» **Raw data**:
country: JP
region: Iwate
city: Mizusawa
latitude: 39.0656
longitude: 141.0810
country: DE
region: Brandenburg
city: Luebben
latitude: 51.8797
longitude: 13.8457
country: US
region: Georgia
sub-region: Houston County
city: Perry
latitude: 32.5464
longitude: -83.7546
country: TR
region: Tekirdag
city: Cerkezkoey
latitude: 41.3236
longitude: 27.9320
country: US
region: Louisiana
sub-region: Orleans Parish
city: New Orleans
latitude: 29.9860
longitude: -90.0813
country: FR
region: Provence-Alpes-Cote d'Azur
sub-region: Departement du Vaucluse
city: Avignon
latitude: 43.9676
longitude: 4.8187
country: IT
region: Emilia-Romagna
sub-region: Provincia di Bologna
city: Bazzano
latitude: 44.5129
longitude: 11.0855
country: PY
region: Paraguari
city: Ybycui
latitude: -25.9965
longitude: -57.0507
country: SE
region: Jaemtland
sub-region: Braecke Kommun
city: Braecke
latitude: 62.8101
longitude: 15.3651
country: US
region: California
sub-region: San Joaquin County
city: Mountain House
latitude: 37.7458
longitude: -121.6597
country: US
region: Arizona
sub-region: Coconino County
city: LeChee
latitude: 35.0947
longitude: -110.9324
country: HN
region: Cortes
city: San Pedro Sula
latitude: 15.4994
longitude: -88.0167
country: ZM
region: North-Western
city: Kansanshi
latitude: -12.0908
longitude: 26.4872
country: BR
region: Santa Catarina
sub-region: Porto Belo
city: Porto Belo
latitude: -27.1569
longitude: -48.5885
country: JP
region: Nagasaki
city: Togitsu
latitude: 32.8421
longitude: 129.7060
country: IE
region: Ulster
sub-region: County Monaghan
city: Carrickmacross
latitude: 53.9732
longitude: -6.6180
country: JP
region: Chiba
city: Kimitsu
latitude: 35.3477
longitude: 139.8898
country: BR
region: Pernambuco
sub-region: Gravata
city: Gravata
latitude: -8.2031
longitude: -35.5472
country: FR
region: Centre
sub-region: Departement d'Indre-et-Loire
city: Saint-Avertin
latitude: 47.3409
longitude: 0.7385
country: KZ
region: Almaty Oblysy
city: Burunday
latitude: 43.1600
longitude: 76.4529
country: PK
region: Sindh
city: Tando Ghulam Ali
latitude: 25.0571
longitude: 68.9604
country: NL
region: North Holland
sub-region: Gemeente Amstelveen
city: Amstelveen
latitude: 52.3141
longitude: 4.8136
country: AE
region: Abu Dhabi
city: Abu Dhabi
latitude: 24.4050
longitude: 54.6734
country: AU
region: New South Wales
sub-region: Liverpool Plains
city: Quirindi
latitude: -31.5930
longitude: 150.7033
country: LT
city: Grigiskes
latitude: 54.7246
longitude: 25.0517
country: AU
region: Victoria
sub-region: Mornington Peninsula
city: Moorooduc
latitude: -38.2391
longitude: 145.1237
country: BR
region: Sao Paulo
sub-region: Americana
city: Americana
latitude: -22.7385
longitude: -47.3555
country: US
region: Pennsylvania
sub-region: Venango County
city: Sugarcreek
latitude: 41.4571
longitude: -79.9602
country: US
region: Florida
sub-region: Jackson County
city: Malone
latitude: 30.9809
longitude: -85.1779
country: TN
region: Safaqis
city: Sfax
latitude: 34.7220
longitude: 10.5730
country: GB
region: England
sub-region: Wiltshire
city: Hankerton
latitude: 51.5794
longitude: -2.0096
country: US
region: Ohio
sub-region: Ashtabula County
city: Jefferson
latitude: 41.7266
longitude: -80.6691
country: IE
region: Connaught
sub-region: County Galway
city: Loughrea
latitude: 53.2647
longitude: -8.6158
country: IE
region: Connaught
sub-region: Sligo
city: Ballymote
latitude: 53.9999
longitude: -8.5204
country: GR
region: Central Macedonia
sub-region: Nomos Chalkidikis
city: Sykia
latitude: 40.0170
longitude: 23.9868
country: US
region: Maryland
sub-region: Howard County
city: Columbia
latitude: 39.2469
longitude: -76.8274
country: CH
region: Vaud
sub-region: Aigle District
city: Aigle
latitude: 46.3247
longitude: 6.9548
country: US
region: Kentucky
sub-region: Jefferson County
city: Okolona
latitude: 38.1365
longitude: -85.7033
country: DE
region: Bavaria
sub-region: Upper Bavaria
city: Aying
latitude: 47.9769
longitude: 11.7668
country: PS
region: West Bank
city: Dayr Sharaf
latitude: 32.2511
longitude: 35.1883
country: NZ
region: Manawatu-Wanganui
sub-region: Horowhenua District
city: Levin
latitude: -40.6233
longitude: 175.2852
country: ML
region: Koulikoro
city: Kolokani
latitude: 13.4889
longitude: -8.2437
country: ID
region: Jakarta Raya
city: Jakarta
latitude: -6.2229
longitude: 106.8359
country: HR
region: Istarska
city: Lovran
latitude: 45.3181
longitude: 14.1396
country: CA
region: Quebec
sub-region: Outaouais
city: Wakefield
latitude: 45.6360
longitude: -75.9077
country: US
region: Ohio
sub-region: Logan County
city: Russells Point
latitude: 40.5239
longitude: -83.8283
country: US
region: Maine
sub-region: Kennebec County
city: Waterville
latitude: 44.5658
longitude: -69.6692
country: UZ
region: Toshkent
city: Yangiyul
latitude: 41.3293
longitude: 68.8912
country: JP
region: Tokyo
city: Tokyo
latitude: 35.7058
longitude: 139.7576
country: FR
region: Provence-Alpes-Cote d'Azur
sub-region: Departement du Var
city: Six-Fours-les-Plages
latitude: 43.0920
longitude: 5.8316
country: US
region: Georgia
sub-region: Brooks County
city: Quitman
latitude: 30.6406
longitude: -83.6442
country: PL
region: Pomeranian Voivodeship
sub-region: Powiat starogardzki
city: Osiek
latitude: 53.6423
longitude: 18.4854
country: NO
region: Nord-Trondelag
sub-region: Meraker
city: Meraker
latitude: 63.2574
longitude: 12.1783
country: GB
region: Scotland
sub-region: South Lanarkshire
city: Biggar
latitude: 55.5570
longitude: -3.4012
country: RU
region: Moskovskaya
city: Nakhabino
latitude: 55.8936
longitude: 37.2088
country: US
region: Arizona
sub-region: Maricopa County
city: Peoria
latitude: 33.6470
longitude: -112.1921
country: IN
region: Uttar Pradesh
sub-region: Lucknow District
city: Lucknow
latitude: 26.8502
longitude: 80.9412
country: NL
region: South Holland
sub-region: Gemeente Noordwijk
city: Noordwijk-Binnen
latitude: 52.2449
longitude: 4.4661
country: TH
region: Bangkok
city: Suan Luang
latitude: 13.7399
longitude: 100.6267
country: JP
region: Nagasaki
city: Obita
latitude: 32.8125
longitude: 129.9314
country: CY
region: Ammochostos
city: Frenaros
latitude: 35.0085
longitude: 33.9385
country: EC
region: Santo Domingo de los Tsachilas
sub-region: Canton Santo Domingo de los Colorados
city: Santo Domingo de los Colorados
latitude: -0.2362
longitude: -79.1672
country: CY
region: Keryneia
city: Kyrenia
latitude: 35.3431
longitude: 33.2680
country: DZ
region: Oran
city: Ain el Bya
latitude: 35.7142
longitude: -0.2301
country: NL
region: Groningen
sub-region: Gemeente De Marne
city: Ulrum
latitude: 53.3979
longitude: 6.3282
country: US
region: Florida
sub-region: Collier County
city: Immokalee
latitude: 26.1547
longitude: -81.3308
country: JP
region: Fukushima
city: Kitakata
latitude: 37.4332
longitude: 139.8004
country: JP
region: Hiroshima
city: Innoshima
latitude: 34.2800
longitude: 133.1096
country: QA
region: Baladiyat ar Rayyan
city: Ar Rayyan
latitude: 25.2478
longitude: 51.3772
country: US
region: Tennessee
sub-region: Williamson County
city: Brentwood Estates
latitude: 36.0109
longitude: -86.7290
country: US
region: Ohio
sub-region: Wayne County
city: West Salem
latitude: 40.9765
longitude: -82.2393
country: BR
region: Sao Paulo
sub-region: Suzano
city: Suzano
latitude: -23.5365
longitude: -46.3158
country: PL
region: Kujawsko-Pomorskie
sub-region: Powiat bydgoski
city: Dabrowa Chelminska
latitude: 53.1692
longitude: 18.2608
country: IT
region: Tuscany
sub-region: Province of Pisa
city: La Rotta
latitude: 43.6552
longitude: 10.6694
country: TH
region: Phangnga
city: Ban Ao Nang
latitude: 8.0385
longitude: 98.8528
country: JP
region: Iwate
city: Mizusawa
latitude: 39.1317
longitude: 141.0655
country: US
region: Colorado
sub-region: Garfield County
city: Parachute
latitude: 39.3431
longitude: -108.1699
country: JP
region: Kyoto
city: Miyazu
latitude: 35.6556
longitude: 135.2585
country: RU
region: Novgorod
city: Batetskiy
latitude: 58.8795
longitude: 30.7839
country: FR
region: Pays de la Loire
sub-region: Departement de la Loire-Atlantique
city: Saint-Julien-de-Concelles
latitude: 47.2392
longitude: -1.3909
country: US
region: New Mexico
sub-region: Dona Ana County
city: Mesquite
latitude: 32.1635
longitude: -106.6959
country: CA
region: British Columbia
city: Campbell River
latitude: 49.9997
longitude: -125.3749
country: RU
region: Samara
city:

» **Exercise instructions**: Please rewrite the stretch from the line containing "region: Koulikoro" through the line containing "sub-region: Maricopa County", changing "city" to "town" and leaving everything else as it is.

» **Finished exercise**:
region: Koulikoro
town: Kolokani
latitude: 13.4889
longitude: -8.2437
country: ID
region: Jakarta Raya
town: Jakarta
latitude: -6.2229
longitude: 106.8359
country: HR
region: Istarska
town: Lovran
latitude: 45.3181
longitude: 14.1396
country: CA
region: Quebec
sub-region: Outaouais
town: Wakefield
latitude: 45.6360
longitude: -75.9077
country: US
region: Ohio
sub-region: Logan County
town: Russells Point
latitude: 40.5239
longitude: -83.8283
country: US
region: Maine
sub-region: Kennebec County
town: Waterville
latitude: 44.5658
longitude: -69.6692
country: UZ
region: Toshkent
town: Yangiyul
latitude: 41.3293
longitude: 68.8912
country: JP
region: Tokyo
town: Tokyo
latitude: 35.7058
longitude: 139.7576
country: FR
region: Provence-Alpes-Cote d'Azur
sub-region: Departement du Var
town: Six-Fours-les-Plages
latitude: 43.0920
longitude: 5.8316
country: US
region: Georgia
sub-region: Brooks County
town: Quitman
latitude: 30.6406
longitude: -83.6442
country: PL
region: Pomeranian Voivodeship
sub-region: Powiat starogardzki
town: Osiek
latitude: 53.6423
longitude: 18.4854
country: NO
region: Nord-Trondelag
sub-region: Meraker
town: Meraker
latitude: 63.2574
longitude: 12.1783
country: GB
region: Scotland
sub-region: South Lanarkshire
town: Biggar
latitude: 55.5570
longitude: -3.4012
country: RU
region: Moskovskaya
town: Nakhabino
latitude: 55.8936
longitude: 37.2088
country: US
region: Arizona
sub-region: Maricopa County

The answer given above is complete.